-------- Selected extract

# "The Legend Of The Lone Ranger" finally gets a street date for DVD



## Steve615 (Feb 5, 2006)

Fans of western movies/shows and the Lone Ranger on here may be interested in the future release of a film from 1981."The Legend Of The Lone Ranger" has finally been given a street date of 08/26/08 according to the following links.

http://www.amazon.com/Legend-Lone-Ranger-Klinton-Spilsbury/dp/B001ARDC16/ref=sr_1_7?ie=UTF8&s=dvd&qid=1212947093&sr=1-7

http://videoeta.com/movie/33809

I had wondered for the longest time why this movie was never released on DVD here in the states,but was available overseas.


----------



## paulman182 (Aug 4, 2006)

I thought fans of the Lone Ranger hated this movie?

I think I saw it in 1981 but at that time I didn't know what the Lone Ranger was supposed to be like, so I just thought it was a ho-hum western.


----------



## Richard King (Mar 25, 2002)

I haven't seen the movie, but I can't imagine anyone other than Clayton Moore playing the Lone Ranger.


----------



## Carl Spock (Sep 3, 2004)

paulman182 said:


> I thought fans of the Lone Ranger hated this movie?
> 
> I think I saw it in 1981 but at that time I didn't know what the Lone Ranger was supposed to be like, so I just thought it was a ho-hum western.


I didn't think it was very good. Hated, no.


----------



## Stewart Vernon (Jan 7, 2005)

paulman182 said:


> I thought fans of the Lone Ranger hated this movie?
> 
> I think I saw it in 1981 but at that time I didn't know what the Lone Ranger was supposed to be like, so I just thought it was a ho-hum western.


I got that same impression too... that long-time fans of the original series were not happy with the 1980s version.

I used to watch the original when I was a kid (it was all way before my time, however)... but I have to say I actually liked the 1980s movie. Did I like it better? No... but I still liked it.


----------

----------------

> _Work instructions_:
Reproduce verbatim the stretch of the Lone Ranger DVD thread from "## Carl Spock" through "good. Hated, no.". Rely only on the Lone Ranger DVD thread.

-------- Dataset content

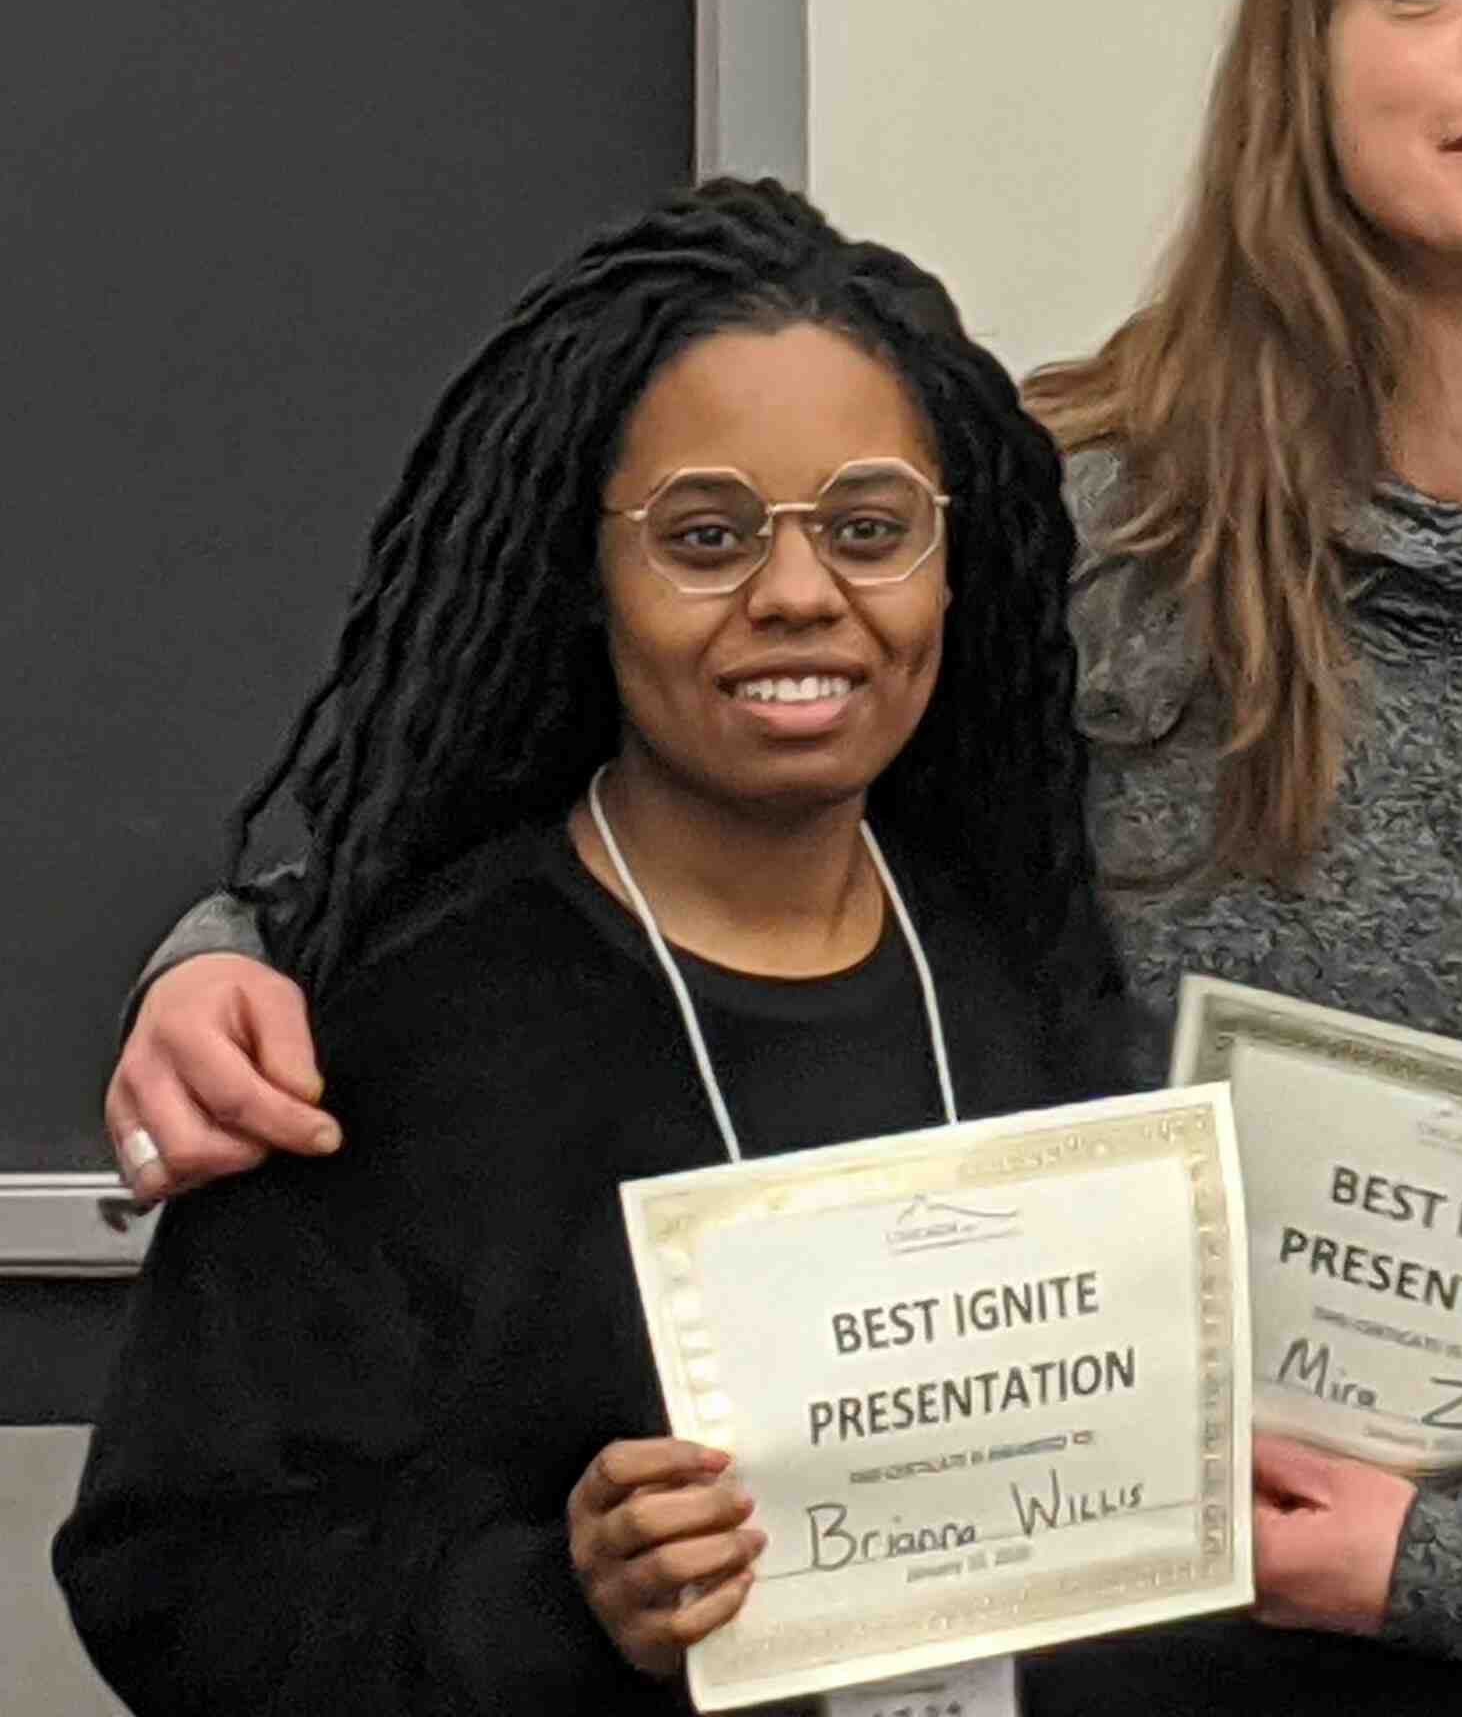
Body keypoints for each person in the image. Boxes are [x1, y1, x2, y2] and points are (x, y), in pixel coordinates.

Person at [95, 0, 1462, 1712]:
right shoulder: (1071, 522)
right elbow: (606, 773)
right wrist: (239, 943)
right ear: (1298, 79)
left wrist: (1460, 1561)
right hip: (1074, 1622)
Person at [55, 180, 1121, 1713]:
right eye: (706, 537)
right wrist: (557, 1603)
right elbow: (172, 1583)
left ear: (957, 562)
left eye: (872, 529)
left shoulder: (1036, 967)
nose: (803, 594)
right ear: (587, 574)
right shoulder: (388, 1036)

----------------

> _Final answer_:
## Carl Spock (Sep 3, 2004)

paulman182 said:


> I thought fans of the Lone Ranger hated this movie?
> 
> I think I saw it in 1981 but at that time I didn't know what the Lone Ranger was supposed to be like, so I just thought it was a ho-hum western.


I didn't think it was very good. Hated, no.